Retrouvé founders Jami and Klaus Heidegger had some very well-laid plans for their fall launches: The Dermal Defense Hand Cream ($55) would hit just as the seasons were changing for most of the country, giving consumers the option of a hard-hitting, actives-packed solution for combatting dryness with the colder weather.
And then COVID came.
“We just had to get it out,” Jami says, referencing “the old days at Kiehl’s” (her grandfather bought Kiehl’s in 1921 and she worked alongside both her father and him for many years at the legendary brand). “We don’t even have all the packaging finalized and we only have small batches, but we had to get it out. Hand care is a health concern.”
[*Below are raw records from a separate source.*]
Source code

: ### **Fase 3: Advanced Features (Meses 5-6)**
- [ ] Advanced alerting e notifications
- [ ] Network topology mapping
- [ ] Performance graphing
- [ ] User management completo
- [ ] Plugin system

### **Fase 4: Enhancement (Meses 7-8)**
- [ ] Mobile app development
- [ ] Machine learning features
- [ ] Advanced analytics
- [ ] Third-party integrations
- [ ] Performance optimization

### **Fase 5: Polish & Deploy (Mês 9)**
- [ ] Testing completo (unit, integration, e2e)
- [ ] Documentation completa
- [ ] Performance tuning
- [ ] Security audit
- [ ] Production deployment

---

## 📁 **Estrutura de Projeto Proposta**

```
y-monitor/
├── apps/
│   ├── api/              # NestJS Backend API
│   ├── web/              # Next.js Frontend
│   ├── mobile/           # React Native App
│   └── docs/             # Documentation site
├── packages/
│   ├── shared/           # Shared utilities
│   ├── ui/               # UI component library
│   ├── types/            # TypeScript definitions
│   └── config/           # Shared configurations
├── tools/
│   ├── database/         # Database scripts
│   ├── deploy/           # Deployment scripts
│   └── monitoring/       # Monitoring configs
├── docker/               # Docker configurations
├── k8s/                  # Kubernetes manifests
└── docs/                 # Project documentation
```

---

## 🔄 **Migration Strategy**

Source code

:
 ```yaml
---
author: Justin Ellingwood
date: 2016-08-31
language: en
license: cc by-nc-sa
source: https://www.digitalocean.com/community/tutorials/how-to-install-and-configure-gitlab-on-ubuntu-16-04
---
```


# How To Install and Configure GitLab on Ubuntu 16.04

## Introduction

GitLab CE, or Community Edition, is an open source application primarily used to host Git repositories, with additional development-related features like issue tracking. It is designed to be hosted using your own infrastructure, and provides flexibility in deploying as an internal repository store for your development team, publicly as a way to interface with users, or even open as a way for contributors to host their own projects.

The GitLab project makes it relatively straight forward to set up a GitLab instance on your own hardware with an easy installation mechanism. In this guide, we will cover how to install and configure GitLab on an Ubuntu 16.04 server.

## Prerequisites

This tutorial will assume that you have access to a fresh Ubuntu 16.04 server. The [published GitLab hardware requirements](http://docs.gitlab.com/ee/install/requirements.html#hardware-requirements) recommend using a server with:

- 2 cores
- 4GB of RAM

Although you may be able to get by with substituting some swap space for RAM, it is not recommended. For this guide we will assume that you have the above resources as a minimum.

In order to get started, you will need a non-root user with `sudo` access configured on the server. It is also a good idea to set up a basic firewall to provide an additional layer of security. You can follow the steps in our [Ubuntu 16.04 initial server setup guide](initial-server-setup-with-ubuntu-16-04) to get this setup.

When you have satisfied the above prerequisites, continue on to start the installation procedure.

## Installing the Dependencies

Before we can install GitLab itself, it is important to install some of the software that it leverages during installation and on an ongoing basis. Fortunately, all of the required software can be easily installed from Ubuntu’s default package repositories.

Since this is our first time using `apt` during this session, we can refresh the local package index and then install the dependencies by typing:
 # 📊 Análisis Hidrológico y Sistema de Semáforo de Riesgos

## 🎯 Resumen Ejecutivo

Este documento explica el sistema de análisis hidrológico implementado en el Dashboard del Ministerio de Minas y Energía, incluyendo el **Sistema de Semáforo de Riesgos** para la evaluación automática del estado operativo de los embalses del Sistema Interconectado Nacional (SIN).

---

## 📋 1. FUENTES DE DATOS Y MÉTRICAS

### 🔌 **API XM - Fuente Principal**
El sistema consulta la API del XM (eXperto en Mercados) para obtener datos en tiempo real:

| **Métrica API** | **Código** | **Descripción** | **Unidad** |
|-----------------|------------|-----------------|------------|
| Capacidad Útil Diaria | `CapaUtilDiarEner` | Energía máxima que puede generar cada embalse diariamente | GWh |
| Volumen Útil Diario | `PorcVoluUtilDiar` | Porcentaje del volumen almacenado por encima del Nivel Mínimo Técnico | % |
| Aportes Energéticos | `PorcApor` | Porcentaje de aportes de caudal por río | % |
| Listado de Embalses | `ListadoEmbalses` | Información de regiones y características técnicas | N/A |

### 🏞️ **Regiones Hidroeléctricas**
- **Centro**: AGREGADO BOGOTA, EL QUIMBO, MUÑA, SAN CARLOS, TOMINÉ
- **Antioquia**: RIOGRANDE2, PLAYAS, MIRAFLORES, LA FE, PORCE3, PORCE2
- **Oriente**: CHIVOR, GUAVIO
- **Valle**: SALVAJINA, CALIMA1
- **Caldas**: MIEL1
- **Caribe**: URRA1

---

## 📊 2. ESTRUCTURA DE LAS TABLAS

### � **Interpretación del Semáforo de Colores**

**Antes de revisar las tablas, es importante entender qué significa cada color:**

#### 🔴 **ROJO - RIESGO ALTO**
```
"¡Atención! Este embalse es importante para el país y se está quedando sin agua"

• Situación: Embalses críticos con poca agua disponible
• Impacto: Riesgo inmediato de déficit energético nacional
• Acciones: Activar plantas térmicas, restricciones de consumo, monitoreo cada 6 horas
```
This coming week, the Cream will be available on the brand’s site (you can pre-order it now and anyone who snags one early will also get a 15 mL-size of the popular Baume Ultime with purchase) and, like everything in the Retrouvé line, the Heideggers did not scrimp when it came to the ingredients.
“Everything we do has to have a high concentration of ingredients, be clinically effective and have minimal or no water,” Jami explains.
The new launch continues that theme, with a fragrance-free formula that’s 17-percent humectant and made from a ton of marine extracts, vitamins and antioxidants—including brightening niacinimide, vitamin C and natural retinol alternative bakuchiol—plus sustainable panthenol and avocado oil, two ingredients the family is particularly proud of. The mix makes for an intensely hydrating product that somehow does the impossible of sinking in to skin, but still sticking around post hand-washing.
As Jami explains, the key ingredient of the new product is really the avocado oil, which the family has been farming via the principles of permaculture on their ranch in Malibu—a move they credit for making the ingredients even more potent. After a fire, which destroyed a good portion of the trees, the avocados grew back even stronger and the Heideggers plan to fully move all manufacturing over to the property (where everything is also fully recycled) soon.
One other bonus: “The avocados grow so plentifully there,” Jami says. “We have to give them away!”